▶ _AIM OF THE TASK_
Take the entries below and return them unchanged.

[Stored data entries]
=====
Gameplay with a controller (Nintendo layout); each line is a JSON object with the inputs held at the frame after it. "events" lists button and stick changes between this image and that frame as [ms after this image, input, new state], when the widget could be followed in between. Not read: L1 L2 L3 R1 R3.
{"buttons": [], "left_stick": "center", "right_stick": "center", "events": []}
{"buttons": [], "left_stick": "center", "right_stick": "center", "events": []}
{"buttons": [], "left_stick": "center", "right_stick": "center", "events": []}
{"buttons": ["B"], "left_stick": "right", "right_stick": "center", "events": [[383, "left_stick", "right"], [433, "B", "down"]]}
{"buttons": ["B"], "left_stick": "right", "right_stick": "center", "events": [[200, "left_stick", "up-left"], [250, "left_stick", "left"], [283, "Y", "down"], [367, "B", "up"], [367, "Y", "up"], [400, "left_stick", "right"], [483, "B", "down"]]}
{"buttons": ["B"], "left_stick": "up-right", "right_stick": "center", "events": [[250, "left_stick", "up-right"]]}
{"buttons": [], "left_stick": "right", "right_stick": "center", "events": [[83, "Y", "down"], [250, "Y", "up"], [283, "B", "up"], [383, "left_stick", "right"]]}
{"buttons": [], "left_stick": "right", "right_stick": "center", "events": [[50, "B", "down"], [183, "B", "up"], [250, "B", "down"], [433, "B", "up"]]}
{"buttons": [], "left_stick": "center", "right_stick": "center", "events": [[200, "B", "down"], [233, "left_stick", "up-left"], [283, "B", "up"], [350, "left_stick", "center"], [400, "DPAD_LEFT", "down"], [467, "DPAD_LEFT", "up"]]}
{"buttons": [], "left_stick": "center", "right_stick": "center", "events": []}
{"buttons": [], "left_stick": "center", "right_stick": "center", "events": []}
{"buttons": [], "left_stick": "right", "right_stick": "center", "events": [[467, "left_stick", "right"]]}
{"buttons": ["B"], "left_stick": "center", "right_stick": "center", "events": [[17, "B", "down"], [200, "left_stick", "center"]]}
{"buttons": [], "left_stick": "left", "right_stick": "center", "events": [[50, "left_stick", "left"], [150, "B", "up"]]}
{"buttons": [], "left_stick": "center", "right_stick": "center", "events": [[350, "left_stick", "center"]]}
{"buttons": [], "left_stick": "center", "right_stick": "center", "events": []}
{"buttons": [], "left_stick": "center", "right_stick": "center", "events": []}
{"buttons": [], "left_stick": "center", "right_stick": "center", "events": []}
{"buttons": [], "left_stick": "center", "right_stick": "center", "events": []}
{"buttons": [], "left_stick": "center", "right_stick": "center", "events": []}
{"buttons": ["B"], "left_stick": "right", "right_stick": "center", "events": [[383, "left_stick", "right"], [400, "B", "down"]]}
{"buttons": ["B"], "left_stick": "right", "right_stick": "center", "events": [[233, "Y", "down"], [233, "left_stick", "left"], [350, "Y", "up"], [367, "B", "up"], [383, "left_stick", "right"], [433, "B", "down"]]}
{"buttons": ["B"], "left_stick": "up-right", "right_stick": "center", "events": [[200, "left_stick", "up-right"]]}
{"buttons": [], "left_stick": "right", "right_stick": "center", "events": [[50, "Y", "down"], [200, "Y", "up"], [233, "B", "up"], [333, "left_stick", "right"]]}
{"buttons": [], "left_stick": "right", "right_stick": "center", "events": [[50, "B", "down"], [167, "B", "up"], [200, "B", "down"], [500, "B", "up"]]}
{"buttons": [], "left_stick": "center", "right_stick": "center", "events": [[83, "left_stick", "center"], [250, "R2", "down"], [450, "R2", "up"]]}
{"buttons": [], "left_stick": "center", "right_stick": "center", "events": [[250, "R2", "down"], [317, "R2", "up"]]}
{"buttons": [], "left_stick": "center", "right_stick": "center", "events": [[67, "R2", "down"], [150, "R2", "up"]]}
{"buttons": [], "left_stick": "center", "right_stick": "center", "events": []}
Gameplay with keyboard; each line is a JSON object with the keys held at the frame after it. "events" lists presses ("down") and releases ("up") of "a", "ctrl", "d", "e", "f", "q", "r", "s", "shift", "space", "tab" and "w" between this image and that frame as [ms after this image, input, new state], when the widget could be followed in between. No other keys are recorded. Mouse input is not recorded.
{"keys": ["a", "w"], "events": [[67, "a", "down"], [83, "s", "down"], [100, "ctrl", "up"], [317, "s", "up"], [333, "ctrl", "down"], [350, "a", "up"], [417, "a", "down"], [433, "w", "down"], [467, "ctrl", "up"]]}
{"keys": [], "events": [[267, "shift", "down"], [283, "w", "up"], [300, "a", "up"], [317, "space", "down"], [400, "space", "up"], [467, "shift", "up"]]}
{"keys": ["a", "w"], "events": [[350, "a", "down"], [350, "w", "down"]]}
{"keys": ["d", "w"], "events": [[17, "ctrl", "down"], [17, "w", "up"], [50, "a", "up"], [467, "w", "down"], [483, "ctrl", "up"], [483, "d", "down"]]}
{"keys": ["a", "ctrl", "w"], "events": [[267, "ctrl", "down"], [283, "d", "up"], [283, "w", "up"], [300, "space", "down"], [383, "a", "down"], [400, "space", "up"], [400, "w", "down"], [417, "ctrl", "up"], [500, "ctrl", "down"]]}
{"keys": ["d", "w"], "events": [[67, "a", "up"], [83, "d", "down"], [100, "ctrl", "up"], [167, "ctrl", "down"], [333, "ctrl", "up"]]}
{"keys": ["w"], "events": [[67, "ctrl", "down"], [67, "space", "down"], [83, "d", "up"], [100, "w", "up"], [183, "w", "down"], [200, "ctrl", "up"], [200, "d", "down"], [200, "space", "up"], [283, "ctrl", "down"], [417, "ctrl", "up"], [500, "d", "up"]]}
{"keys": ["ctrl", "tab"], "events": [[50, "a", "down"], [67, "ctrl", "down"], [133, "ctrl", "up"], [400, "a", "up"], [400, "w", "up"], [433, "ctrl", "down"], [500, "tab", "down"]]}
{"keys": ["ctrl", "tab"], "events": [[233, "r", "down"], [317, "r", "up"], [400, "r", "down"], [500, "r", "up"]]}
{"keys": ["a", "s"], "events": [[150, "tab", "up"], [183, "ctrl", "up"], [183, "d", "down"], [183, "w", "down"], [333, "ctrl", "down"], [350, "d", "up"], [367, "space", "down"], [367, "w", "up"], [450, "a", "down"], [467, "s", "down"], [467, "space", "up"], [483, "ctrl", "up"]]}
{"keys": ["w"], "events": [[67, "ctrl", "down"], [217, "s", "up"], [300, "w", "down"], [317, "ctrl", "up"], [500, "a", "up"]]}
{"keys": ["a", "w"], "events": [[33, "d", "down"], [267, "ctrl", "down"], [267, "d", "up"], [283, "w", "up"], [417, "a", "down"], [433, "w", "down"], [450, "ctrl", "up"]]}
=====
▶ _FINISHED TASK_
Gameplay with a controller (Nintendo layout); each line is a JSON object with the inputs held at the frame after it. "events" lists button and stick changes between this image and that frame as [ms after this image, input, new state], when the widget could be followed in between. Not read: L1 L2 L3 R1 R3.
{"buttons": [], "left_stick": "center", "right_stick": "center", "events": []}
{"buttons": [], "left_stick": "center", "right_stick": "center", "events": []}
{"buttons": [], "left_stick": "center", "right_stick": "center", "events": []}
{"buttons": ["B"], "left_stick": "right", "right_stick": "center", "events": [[383, "left_stick", "right"], [433, "B", "down"]]}
{"buttons": ["B"], "left_stick": "right", "right_stick": "center", "events": [[200, "left_stick", "up-left"], [250, "left_stick", "left"], [283, "Y", "down"], [367, "B", "up"], [367, "Y", "up"], [400, "left_stick", "right"], [483, "B", "down"]]}
{"buttons": ["B"], "left_stick": "up-right", "right_stick": "center", "events": [[250, "left_stick", "up-right"]]}
{"buttons": [], "left_stick": "right", "right_stick": "center", "events": [[83, "Y", "down"], [250, "Y", "up"], [283, "B", "up"], [383, "left_stick", "right"]]}
{"buttons": [], "left_stick": "right", "right_stick": "center", "events": [[50, "B", "down"], [183, "B", "up"], [250, "B", "down"], [433, "B", "up"]]}
{"buttons": [], "left_stick": "center", "right_stick": "center", "events": [[200, "B", "down"], [233, "left_stick", "up-left"], [283, "B", "up"], [350, "left_stick", "center"], [400, "DPAD_LEFT", "down"], [467, "DPAD_LEFT", "up"]]}
{"buttons": [], "left_stick": "center", "right_stick": "center", "events": []}
{"buttons": [], "left_stick": "center", "right_stick": "center", "events": []}
{"buttons": [], "left_stick": "right", "right_stick": "center", "events": [[467, "left_stick", "right"]]}
{"buttons": ["B"], "left_stick": "center", "right_stick": "center", "events": [[17, "B", "down"], [200, "left_stick", "center"]]}
{"buttons": [], "left_stick": "left", "right_stick": "center", "events": [[50, "left_stick", "left"], [150, "B", "up"]]}
{"buttons": [], "left_stick": "center", "right_stick": "center", "events": [[350, "left_stick", "center"]]}
{"buttons": [], "left_stick": "center", "right_stick": "center", "events": []}
{"buttons": [], "left_stick": "center", "right_stick": "center", "events": []}
{"buttons": [], "left_stick": "center", "right_stick": "center", "events": []}
{"buttons": [], "left_stick": "center", "right_stick": "center", "events": []}
{"buttons": [], "left_stick": "center", "right_stick": "center", "events": []}
{"buttons": ["B"], "left_stick": "right", "right_stick": "center", "events": [[383, "left_stick", "right"], [400, "B", "down"]]}
{"buttons": ["B"], "left_stick": "right", "right_stick": "center", "events": [[233, "Y", "down"], [233, "left_stick", "left"], [350, "Y", "up"], [367, "B", "up"], [383, "left_stick", "right"], [433, "B", "down"]]}
{"buttons": ["B"], "left_stick": "up-right", "right_stick": "center", "events": [[200, "left_stick", "up-right"]]}
{"buttons": [], "left_stick": "right", "right_stick": "center", "events": [[50, "Y", "down"], [200, "Y", "up"], [233, "B", "up"], [333, "left_stick", "right"]]}
{"buttons": [], "left_stick": "right", "right_stick": "center", "events": [[50, "B", "down"], [167, "B", "up"], [200, "B", "down"], [500, "B", "up"]]}
{"buttons": [], "left_stick": "center", "right_stick": "center", "events": [[83, "left_stick", "center"], [250, "R2", "down"], [450, "R2", "up"]]}
{"buttons": [], "left_stick": "center", "right_stick": "center", "events": [[250, "R2", "down"], [317, "R2", "up"]]}
{"buttons": [], "left_stick": "center", "right_stick": "center", "events": [[67, "R2", "down"], [150, "R2", "up"]]}
{"buttons": [], "left_stick": "center", "right_stick": "center", "events": []}
Gameplay with keyboard; each line is a JSON object with the keys held at the frame after it. "events" lists presses ("down") and releases ("up") of "a", "ctrl", "d", "e", "f", "q", "r", "s", "shift", "space", "tab" and "w" between this image and that frame as [ms after this image, input, new state], when the widget could be followed in between. No other keys are recorded. Mouse input is not recorded.
{"keys": ["a", "w"], "events": [[67, "a", "down"], [83, "s", "down"], [100, "ctrl", "up"], [317, "s", "up"], [333, "ctrl", "down"], [350, "a", "up"], [417, "a", "down"], [433, "w", "down"], [467, "ctrl", "up"]]}
{"keys": [], "events": [[267, "shift", "down"], [283, "w", "up"], [300, "a", "up"], [317, "space", "down"], [400, "space", "up"], [467, "shift", "up"]]}
{"keys": ["a", "w"], "events": [[350, "a", "down"], [350, "w", "down"]]}
{"keys": ["d", "w"], "events": [[17, "ctrl", "down"], [17, "w", "up"], [50, "a", "up"], [467, "w", "down"], [483, "ctrl", "up"], [483, "d", "down"]]}
{"keys": ["a", "ctrl", "w"], "events": [[267, "ctrl", "down"], [283, "d", "up"], [283, "w", "up"], [300, "space", "down"], [383, "a", "down"], [400, "space", "up"], [400, "w", "down"], [417, "ctrl", "up"], [500, "ctrl", "down"]]}
{"keys": ["d", "w"], "events": [[67, "a", "up"], [83, "d", "down"], [100, "ctrl", "up"], [167, "ctrl", "down"], [333, "ctrl", "up"]]}
{"keys": ["w"], "events": [[67, "ctrl", "down"], [67, "space", "down"], [83, "d", "up"], [100, "w", "up"], [183, "w", "down"], [200, "ctrl", "up"], [200, "d", "down"], [200, "space", "up"], [283, "ctrl", "down"], [417, "ctrl", "up"], [500, "d", "up"]]}
{"keys": ["ctrl", "tab"], "events": [[50, "a", "down"], [67, "ctrl", "down"], [133, "ctrl", "up"], [400, "a", "up"], [400, "w", "up"], [433, "ctrl", "down"], [500, "tab", "down"]]}
{"keys": ["ctrl", "tab"], "events": [[233, "r", "down"], [317, "r", "up"], [400, "r", "down"], [500, "r", "up"]]}
{"keys": ["a", "s"], "events": [[150, "tab", "up"], [183, "ctrl", "up"], [183, "d", "down"], [183, "w", "down"], [333, "ctrl", "down"], [350, "d", "up"], [367, "space", "down"], [367, "w", "up"], [450, "a", "down"], [467, "s", "down"], [467, "space", "up"], [483, "ctrl", "up"]]}
{"keys": ["w"], "events": [[67, "ctrl", "down"], [217, "s", "up"], [300, "w", "down"], [317, "ctrl", "up"], [500, "a", "up"]]}
{"keys": ["a", "w"], "events": [[33, "d", "down"], [267, "ctrl", "down"], [267, "d", "up"], [283, "w", "up"], [417, "a", "down"], [433, "w", "down"], [450, "ctrl", "up"]]}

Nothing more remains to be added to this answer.